An auxochrome is a functional group that does not itself absorb visible light but modifies the absorption of an attached chromophore. Electron-donating auxochromes (-OH, -NH2, -OCH3) typically shift absorption to longer wavelengths (a bathochromic shift or "red shift"), deepening the color. For example, phenol is colorless, but p-nitrophenol (with the nitro chromophore and hydroxyl auxochrome) is yellow.

Natural vs. Synthetic Dyes

For most of human history, all dyes were extracted from natural sources:

  • Indigo — from Indigofera plants. Used for millennia across Asia, Africa, and the Americas.
  • Tyrian purple — from the mucus of Bolinus brandaris sea snails. Required ~12,000 snails per 1.4 g of dye, making it more valuable than gold and the exclusive color of Roman emperors.
  • Madder red (alizarin) — from the root of Rubia tinctorum. An anthraquinone dye used in Turkish red dyeing, an elaborate multi-step mordant process.
  • Cochineal — a red dye (carminic acid) extracted from scale insects (Dactylopius coccus), still used today in food coloring (E120).

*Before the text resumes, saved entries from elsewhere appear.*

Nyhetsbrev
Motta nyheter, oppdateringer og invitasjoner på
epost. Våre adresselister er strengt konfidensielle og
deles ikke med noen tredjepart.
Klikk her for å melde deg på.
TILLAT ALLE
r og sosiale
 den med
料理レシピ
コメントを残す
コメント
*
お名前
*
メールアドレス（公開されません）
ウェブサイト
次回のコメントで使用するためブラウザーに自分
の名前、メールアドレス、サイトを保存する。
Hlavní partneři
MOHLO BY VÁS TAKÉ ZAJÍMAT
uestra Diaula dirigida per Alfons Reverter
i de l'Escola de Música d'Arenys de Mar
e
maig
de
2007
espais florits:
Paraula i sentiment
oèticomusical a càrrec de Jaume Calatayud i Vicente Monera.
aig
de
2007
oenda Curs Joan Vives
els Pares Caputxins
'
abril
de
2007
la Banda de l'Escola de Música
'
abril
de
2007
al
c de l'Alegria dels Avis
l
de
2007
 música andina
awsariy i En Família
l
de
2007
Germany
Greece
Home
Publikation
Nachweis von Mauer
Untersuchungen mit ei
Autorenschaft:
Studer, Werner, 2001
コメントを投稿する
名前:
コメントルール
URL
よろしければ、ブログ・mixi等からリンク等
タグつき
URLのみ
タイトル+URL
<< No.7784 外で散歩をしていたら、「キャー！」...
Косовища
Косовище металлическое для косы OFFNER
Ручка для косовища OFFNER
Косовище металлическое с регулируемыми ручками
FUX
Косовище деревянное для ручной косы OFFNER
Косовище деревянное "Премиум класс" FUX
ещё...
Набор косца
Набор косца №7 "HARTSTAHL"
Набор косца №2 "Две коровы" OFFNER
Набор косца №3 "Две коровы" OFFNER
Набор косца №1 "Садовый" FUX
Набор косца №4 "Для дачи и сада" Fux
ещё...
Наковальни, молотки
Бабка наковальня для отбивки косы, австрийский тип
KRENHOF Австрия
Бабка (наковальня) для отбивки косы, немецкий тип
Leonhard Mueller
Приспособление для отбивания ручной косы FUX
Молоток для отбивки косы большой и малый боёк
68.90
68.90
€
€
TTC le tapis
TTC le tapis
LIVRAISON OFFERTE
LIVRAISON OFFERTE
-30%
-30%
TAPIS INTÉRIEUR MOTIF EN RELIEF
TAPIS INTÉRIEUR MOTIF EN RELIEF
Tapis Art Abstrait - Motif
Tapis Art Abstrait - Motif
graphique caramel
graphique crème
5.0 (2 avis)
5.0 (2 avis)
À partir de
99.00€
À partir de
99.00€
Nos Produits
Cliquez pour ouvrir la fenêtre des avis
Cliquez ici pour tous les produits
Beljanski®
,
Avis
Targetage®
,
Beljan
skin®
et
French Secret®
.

The synthetic dye industry began in 1856 when William Henry Perkin, an 18-year-old chemistry student, accidentally synthesized mauveine (a purple aniline dye) while attempting to make quinine. Perkin commercialized the dye, launching a revolution. By 1900, the German chemical industry (BASF, Bayer, Hoechst) had synthesized thousands of dyes, largely replacing natural sources.

Today, annual global dye production exceeds 800,000 tons. Major classes include:

  • Azo dyes (-N=N- chromophore) — the largest class, accounting for over 60% of commercial dyes. Available in virtually every color.
  • Anthraquinone dyes — based on the anthraquinone ring system. Noted for excellent lightfastness.
  • Phthalocyanine dyes — structurally related to porphyrins (the ring system in hemoglobin). Produce brilliant, stable blues and greens. Copper phthalocyanine is one of the most stable synthetic pigments known.

pH Indicators: Color-Changing Chemistry

pH indicators are dyes whose color changes with hydrogen ion concentration. They are weak acids or bases whose protonated and deprotonated forms have different chromophore geometries and therefore different absorption spectra.

Litmus (from lichens) is red below pH 4.5 and blue above pH 8.3. Phenolphthalein is colorless below pH 8.2 and pink above pH 10.0 — the pink form has an extended conjugated system created by ring-opening of the lactone, while the colorless form has a shorter conjugation. Bromothymol blue transitions from yellow (acidic form, absorbing blue light) to blue (basic form, absorbing orange-red light) around pH 6.0-7.6.

Universal indicator is a blend of several indicators chosen so that the mixture changes through a spectrum of colors (red-orange-yellow-green-blue-violet) across the full pH range, enabling approximate pH determination by visual comparison.

Color in Gemstones and Minerals

Gemstone color arises from different mechanisms than organic dyes:

  • Transition metal impurities — The most common cause. Ruby gets its red from Cr3+ ions replacing Al3+ in corundum (Al2O3). The same Cr3+ in a different crystal lattice (beryl, Be3Al2Si6O18) produces green emerald. The difference lies in the crystal field: the surrounding oxygen atoms split the d-orbital energy levels differently in each host crystal, changing which wavelengths are absorbed.
  • Charge transfer — In blue sapphire, Fe2+ and Ti4+ ions in adjacent sites undergo intervalence charge transfer, where an electron hops from Fe2+ to Ti4+, absorbing red and yellow light and producing deep blue.
  • Color centers — Crystal defects where an electron is trapped at a vacancy. Amethyst gets its purple from irradiation-induced Fe4+ color centers in quartz.

Dyes vs. Pigments

A dye is soluble in its application medium (water, solvent, or the substrate itself). It colors by molecular-level integration — individual dye molecules penetrate textile fibers or dissolve in a liquid. A pigment is insoluble. It colors by being finely dispersed as particles in a binder (paint, ink, plastic). This distinction has practical consequences: dyes generally produce more vivid colors but may fade (poor lightfastness), while pigments tend to be more permanent but may lack the same color intensity.